Realizzazione contro incompletezza, gioia contro dolore, forza conto abbandono, pienezza contro vuoto, compagnia contro solitudine, superamento contro rimpianto. Lucius aveva vinto, Bellatrix aveva perso. Dunque erano queste le sorti di un gioco maledetto, osato insieme ma concluso con un vincitore ed un vinto.
Ed un morto.
Una dolce presenza dapprima odiata, sottovalutata, ma che con il tempo aveva imparato a lasciarsi accarezzare docilmente dalle mani della madre, compiacendola dal profondo della sua anima. Bellatrix aveva sempre sostenuto quell'orribile consapevolezza, indelebile nella sua coscienza, sapendo che un giorno avrebbe finalmente permesso al suo bimbo di avere un corpo, una vita, forse persino un padre.
Vedendo la sua creatura tardare aveva avuto paura.
Poi, tutto era crollato sotto il peso insopportabile di una nuova coscienza: lui non sarebbe mai tornato. L'aveva perso, per sempre; dopo averlo a lungo trattenuto per impedirgli di lasciarla, suo figlio era volato lontano da lei là dove non avrebbe mai potuto raggiungerlo.

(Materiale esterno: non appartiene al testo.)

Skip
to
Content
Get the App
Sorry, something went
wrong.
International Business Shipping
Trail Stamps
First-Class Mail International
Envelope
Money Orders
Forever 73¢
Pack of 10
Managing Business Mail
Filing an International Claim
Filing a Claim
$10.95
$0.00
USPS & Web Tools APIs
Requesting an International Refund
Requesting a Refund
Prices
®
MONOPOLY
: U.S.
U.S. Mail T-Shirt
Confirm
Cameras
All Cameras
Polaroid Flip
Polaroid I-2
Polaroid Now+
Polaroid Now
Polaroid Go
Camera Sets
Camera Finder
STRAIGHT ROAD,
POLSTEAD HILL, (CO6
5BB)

Così Bellatrix non potè fare altro che restare accasciata sul freddo ed elegante pavimento, cullando dolcemente un pezzo di sè che avrebbe dovuto completarla e che, invece, non le avrebbe mai potuto tenere compagnia.

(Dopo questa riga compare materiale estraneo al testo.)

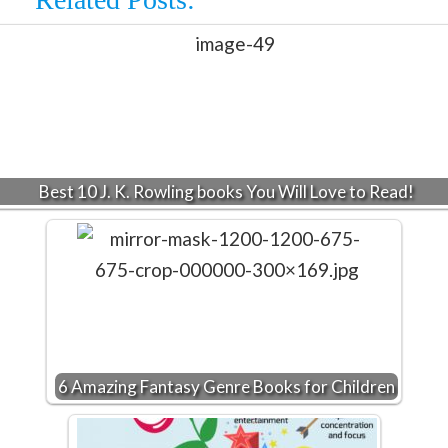
Best 10 J. K. Rowling books You Will Love to Read!
6 Amazing Fantasy Genre Books for Children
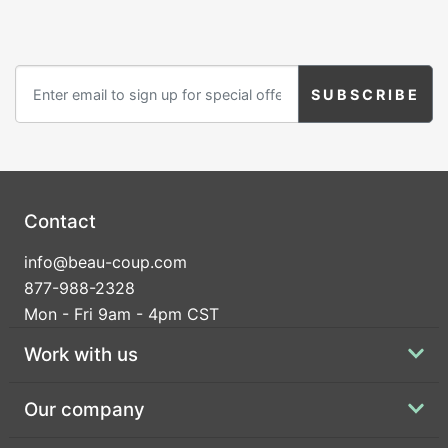
hay bales to our mini cowboy hats and rustic wire
Birthday
flower baskets.
Corporate
Clearance
Contact Us
Toll Free:
1-877-988-2328
Contact
International:
1-877-988-2328
Hours:
info@beau-coup.com
Mon - Fri 9am - 5pm CST
877-988-2328
info@beau-coup.com
Mon - Fri 9am - 4pm CST
Help
Work with us
Our company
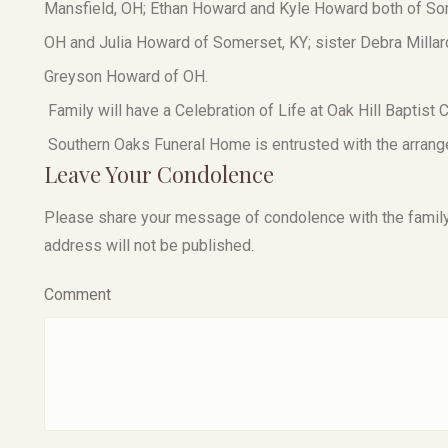
Mansfield, OH; Ethan Howard and Kyle Howard both of Som
OH and Julia Howard of Somerset, KY; sister Debra Milla
Greyson Howard of OH.
Family will have a Celebration of Life at Oak Hill Baptist C
Southern Oaks Funeral Home is entrusted with the arrang
Leave Your Condolence
Please share your message of condolence with the family, I
address will not be published.
Comment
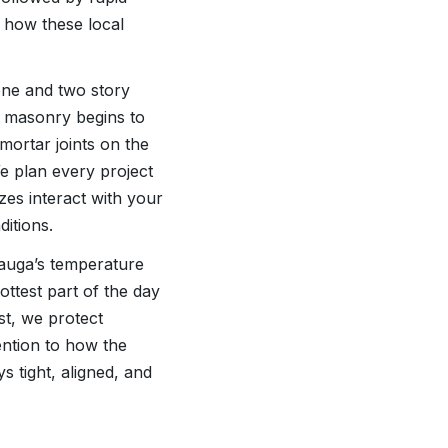
 how these local
one and two story
l masonry begins to
 mortar joints on the
e plan every project
es interact with your
itions.
tauga’s temperature
ottest part of the day
st, we protect
ention to how the
s tight, aligned, and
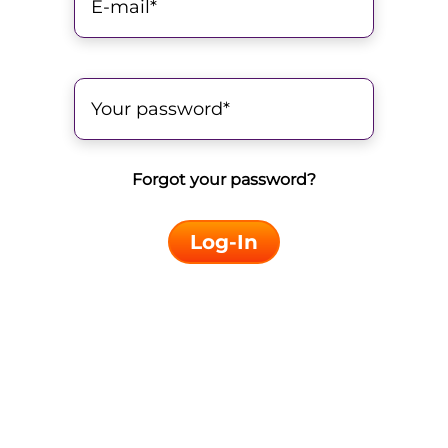
Forgot your password?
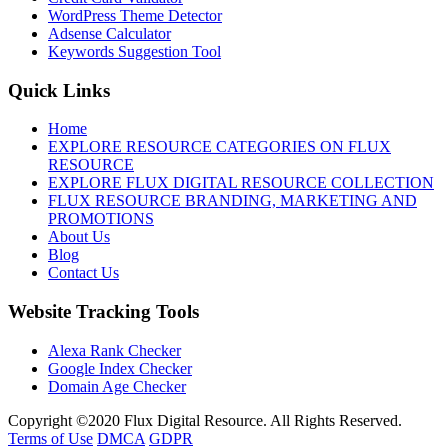
WordPress Theme Detector
Adsense Calculator
Keywords Suggestion Tool
Quick Links
Home
EXPLORE RESOURCE CATEGORIES ON FLUX
RESOURCE
EXPLORE FLUX DIGITAL RESOURCE COLLECTION
FLUX RESOURCE BRANDING, MARKETING AND
PROMOTIONS
About Us
Blog
Contact Us
Website Tracking Tools
Alexa Rank Checker
Google Index Checker
Domain Age Checker
Copyright ©2020 Flux Digital Resource. All Rights Reserved.
Terms of Use
DMCA
GDPR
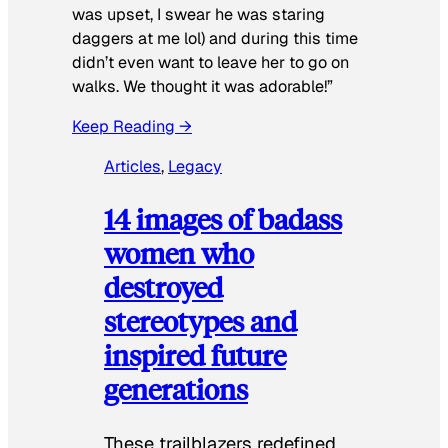
was upset, I swear he was staring
daggers at me lol) and during this time
didn’t even want to leave her to go on
walks. We thought it was adorable!”
Keep Reading →
Articles
, 
Legacy
14 images of badass
women who
destroyed
stereotypes and
inspired future
generations
These trailblazers redefined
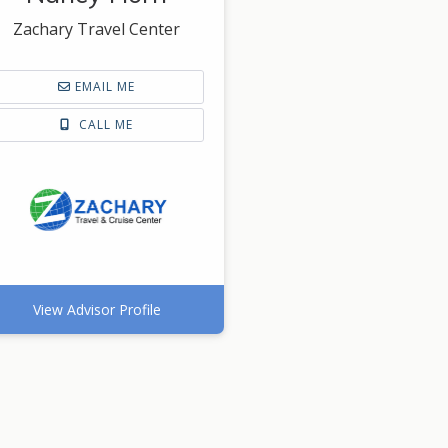
Zachary Travel Center
EMAIL ME
CALL ME
View Advisor Profile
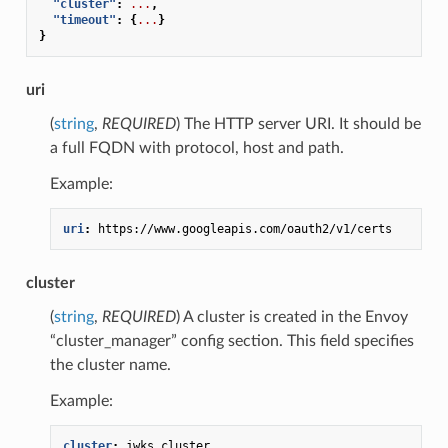
"cluster"
:
...
,
"timeout"
:
{
...
}
}
uri
(
string
,
REQUIRED
) The HTTP server URI. It should be
a full FQDN with protocol, host and path.
Example:
uri
:
https://www.googleapis.com/oauth2/v1/certs
cluster
(
string
,
REQUIRED
) A cluster is created in the Envoy
“cluster_manager” config section. This field specifies
the cluster name.
Example:
cluster
:
jwks_cluster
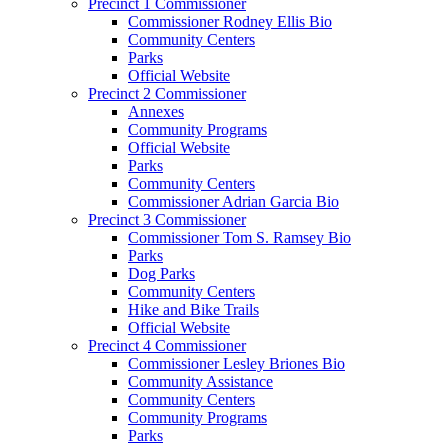
Precinct 1 Commissioner
Commissioner Rodney Ellis Bio
Community Centers
Parks
Official Website
Precinct 2 Commissioner
Annexes
Community Programs
Official Website
Parks
Community Centers
Commissioner Adrian Garcia Bio
Precinct 3 Commissioner
Commissioner Tom S. Ramsey Bio
Parks
Dog Parks
Community Centers
Hike and Bike Trails
Official Website
Precinct 4 Commissioner
Commissioner Lesley Briones Bio
Community Assistance
Community Centers
Community Programs
Parks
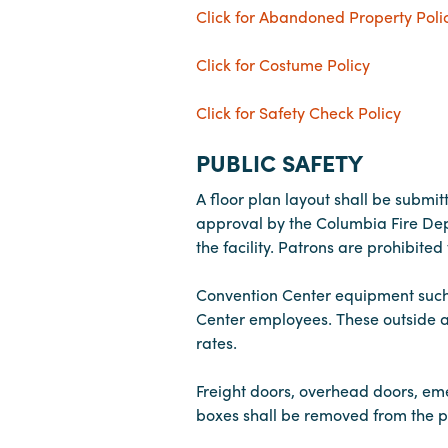
Click for Abandoned Property Poli
Click for Costume Policy
Click for Safety Check Policy
PUBLIC SAFETY
A floor plan layout shall be submit
approval by the Columbia Fire Depa
the facility. Patrons are prohibite
Convention Center equipment such as
Center employees. These outside a
rates.
Freight doors, overhead doors, emer
boxes shall be removed from the p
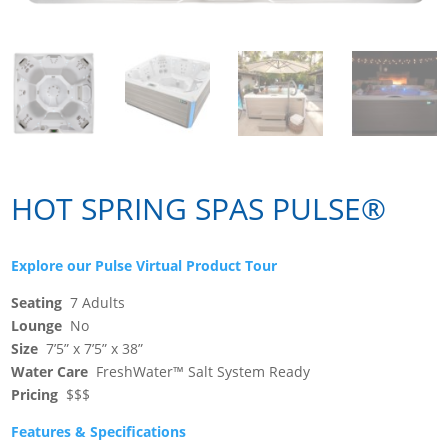
HOT SPRING SPAS PULSE®
Explore our Pulse Virtual Product Tour
Seating
7 Adults
Lounge
No
Size
7’5” x 7’5” x 38”
Water Care
FreshWater™ Salt System Ready
Pricing
$$$
Features & Specifications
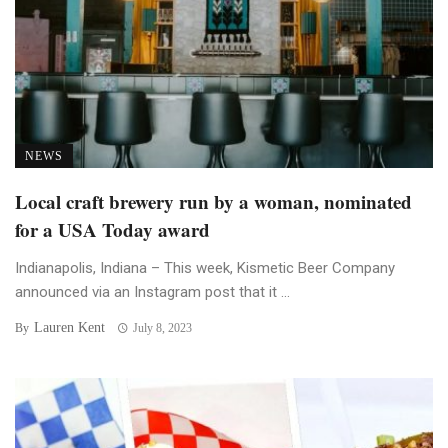
NEWS
Local craft brewery run by a woman, nominated
for a USA Today award
Indianapolis, Indiana – This week, Kismetic Beer Company
announced via an Instagram post that it ...
Lauren Kent
By
July 8, 2023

E questo, signori, è il motivo per il quale Bellatrix divenne un'assassina.
Il motivo per il quale la donna, abbandonata e disperata, aveva ucciso ciascuna delle sue vittime.
Bellatrix aveva bisogno di rivivere continuamente il suo orrendo delitto, rivedere ogni cosa con precisone, omicidio dopo omicidio, ancora, di nuovo, per sempre in un inferno che non sembrava volerle offrire la pace. Aveva bisogno di analizzare ogni dettaglio provando e riprovando, senza mai riuscire ad essere soddisfatta; doveva scoprire tutto quello che aveva fatto il giorno in cui aveva perso per sempre il suo bambino.
Aveva bisogno di convincersi di non aver sbagliato, uccidendolo. Nella sua crescente ed irreparabile follia, non poteva smettere di uccidere perchè doveva accertarsi che l'omicidio fosse la strada giusta, l'unica percorribile.
Aveva bisogno di accertarsene. Doveva essere così, per forza.
Non c'era altra spiegazione.
Le labbra di Bellatrix non cessarono mai di ripeterlo, ma il suo cuore non riuscì mai ad ascoltarle.